**Source passage**
A Tormenting in Moscow

Why is Russia harassing President Obama’s new ambassador? BY LEON ARON | APRIL 12, 2012

Russians are known for their warm welcomes, rolling out the red carpet for honored guests and ensconcing them in bear hugs, complete with three hearty kisses on the cheeks. Perhaps the new U.S. Ambassador to Russia Michael McFaul didn’t quite expect the same gracious reception given the frosty relationship between Washington and Moscow these days, but his first few months on the job have been unusual, if not downright hostile, a lot more Cold War than Russian Reset. Upon arriving in Moscow, the ambassador greeted his guests with an effervescent — even hokey — YouTube video introducing himself, a longtime student of and friend to Russia. In response, he was met with an Arctic propaganda blast reminiscent of the early 1980s, and harassment likely without precedent for U.S. ambassadors — either in the Soviet Union or in post-Soviet Russia.

The Obama administration has since complained to the Russian government about the harassment of McFaul. “Everywhere I go,” McFaul tweeted, “[the Gazprom-owned national television network] NTV is there. Wonder who gives them my calendar. They wouldn’t tell me. Wonder what laws are here for such things.” By crowding the U.S. ambassador and filming his comings and goings, NTV reporters act not unlike former KGB myrmidons, clearly seeking to intimidate not only McFaul but even more so his Russia interlocutors, whom they try to intercept and “interview.” It wouldn’t be the first time that the Kremlin has successfully snooped into the affairs of the U.S. Embassy — in fact, there’s a long tradition of mutual suspicion and spycraft between these old adversaries, but the host government sharing his open schedule with flunkies just to intimidate the ambassador seems a new low in what was hoped to have been a new period of mutual respect and good relations.

It is always sad and maddening to hear about insults to human dignity by paid propagandists and thugs of authoritarian regimes. Yet the hounding of McFaul is particularly bizarre. Not only is he a brilliant scholar, the author of hundreds of articles and several books on Russia, and one of the most popular professors at Stanford University, but McFaul is widely regarded as a man of profound intellectual and personal integrity. In at least 20 years that I’ve known and deeply admired Mike, I’ve met no one who did not hold him in highest esteem, even those who disagreed with him professionally.

**Data shown**
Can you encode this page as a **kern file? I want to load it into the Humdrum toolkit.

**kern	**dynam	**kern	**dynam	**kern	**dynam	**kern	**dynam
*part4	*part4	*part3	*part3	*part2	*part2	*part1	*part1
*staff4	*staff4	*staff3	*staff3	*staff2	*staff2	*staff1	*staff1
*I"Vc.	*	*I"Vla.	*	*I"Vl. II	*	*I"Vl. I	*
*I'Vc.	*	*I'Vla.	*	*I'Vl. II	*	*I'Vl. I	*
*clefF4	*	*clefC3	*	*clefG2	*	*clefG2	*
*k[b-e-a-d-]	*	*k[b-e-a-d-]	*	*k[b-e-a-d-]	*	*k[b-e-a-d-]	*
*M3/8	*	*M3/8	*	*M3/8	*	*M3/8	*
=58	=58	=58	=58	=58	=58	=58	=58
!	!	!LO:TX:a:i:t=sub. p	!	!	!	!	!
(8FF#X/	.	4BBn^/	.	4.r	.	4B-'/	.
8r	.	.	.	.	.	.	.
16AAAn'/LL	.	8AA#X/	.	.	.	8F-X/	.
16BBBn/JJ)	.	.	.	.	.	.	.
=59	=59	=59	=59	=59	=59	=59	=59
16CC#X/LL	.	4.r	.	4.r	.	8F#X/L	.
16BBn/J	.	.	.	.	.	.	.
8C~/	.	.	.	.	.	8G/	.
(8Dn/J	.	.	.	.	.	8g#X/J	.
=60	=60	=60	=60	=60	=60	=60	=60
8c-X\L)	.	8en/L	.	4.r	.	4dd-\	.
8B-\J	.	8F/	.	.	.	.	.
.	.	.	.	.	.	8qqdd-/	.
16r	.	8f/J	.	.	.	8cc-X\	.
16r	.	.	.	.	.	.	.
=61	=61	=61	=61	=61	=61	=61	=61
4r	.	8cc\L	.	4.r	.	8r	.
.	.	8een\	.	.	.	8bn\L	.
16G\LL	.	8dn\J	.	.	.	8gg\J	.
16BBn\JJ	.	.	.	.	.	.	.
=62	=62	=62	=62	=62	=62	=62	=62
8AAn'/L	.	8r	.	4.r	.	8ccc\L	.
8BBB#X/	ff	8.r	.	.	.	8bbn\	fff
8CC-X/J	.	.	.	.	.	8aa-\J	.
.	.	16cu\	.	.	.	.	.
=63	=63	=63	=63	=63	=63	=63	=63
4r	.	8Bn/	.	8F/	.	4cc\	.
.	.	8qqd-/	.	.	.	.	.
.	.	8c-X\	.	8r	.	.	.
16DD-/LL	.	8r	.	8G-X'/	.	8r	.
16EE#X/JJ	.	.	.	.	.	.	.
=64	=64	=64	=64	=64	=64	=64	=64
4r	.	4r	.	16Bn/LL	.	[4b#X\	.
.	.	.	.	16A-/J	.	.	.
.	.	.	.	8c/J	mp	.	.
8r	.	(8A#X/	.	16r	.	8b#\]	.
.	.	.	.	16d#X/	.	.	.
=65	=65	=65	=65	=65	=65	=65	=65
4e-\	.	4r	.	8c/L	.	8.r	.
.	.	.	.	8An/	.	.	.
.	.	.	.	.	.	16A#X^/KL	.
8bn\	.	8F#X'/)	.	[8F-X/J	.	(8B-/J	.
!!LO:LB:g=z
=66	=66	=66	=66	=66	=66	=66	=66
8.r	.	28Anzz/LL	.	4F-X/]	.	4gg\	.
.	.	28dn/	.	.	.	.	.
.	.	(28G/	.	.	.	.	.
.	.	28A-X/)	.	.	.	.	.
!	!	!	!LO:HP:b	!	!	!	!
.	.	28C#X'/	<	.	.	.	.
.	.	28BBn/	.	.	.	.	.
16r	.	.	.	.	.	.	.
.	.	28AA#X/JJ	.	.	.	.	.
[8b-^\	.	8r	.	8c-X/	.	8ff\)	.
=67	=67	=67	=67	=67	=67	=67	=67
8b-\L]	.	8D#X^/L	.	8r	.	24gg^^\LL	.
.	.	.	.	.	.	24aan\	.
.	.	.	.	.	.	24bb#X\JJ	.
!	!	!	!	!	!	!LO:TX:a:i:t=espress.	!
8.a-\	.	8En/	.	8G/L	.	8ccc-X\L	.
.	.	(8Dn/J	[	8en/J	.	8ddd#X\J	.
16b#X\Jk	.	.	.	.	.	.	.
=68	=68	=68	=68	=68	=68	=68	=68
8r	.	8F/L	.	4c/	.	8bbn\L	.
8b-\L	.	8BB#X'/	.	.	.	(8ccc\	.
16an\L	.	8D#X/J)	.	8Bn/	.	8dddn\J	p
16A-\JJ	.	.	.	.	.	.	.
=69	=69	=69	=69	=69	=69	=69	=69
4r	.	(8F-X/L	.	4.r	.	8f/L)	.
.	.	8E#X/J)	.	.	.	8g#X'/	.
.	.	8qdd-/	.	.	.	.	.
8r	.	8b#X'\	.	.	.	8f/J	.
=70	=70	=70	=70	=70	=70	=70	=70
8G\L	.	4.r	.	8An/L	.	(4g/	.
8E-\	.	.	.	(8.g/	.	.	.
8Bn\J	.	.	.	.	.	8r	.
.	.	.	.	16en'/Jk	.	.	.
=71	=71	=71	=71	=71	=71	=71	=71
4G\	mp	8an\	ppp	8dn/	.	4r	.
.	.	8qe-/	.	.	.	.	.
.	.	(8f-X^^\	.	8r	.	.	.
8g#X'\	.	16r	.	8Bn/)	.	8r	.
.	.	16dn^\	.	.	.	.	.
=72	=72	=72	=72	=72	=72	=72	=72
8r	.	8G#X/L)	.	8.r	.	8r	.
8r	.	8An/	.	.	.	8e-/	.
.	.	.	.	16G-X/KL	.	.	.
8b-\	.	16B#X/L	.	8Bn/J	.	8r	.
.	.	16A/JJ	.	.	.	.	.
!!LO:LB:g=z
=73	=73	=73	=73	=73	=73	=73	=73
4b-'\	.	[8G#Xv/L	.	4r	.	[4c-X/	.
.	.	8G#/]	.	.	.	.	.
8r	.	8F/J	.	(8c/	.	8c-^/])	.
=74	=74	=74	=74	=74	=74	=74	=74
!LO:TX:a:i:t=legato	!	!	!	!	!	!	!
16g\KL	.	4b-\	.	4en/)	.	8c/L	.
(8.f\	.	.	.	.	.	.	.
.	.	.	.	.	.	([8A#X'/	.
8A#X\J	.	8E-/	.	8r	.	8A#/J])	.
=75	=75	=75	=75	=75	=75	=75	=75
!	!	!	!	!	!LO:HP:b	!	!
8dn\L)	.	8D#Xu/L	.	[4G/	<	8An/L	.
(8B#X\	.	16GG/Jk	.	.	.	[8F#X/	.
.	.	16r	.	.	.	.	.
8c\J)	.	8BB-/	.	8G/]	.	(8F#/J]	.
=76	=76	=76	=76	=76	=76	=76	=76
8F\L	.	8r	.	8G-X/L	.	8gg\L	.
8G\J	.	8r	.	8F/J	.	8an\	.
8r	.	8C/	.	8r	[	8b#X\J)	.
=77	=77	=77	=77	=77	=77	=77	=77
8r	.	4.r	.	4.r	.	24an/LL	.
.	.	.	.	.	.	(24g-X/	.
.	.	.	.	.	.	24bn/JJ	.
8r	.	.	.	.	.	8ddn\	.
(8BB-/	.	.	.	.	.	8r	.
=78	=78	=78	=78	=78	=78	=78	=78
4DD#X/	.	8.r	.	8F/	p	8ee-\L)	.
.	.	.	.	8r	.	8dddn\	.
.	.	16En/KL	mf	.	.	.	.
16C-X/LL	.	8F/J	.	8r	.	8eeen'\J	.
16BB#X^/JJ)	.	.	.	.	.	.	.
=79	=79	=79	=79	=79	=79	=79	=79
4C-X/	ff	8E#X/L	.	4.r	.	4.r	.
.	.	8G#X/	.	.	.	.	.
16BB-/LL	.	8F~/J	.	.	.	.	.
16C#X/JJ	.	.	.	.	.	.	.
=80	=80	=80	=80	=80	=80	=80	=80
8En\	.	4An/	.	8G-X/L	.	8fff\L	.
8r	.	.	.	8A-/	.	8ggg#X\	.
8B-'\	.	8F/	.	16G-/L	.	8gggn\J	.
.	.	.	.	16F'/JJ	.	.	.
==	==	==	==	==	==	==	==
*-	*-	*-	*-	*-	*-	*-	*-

**Aim of the task**
According to the article about Ambassador McFaul, which television network did McFaul say was there everywhere he went? Use only the article about Ambassador McFaul, with no outside knowledge.

**Result of the exercise**
NTV, the Gazprom-owned national television network.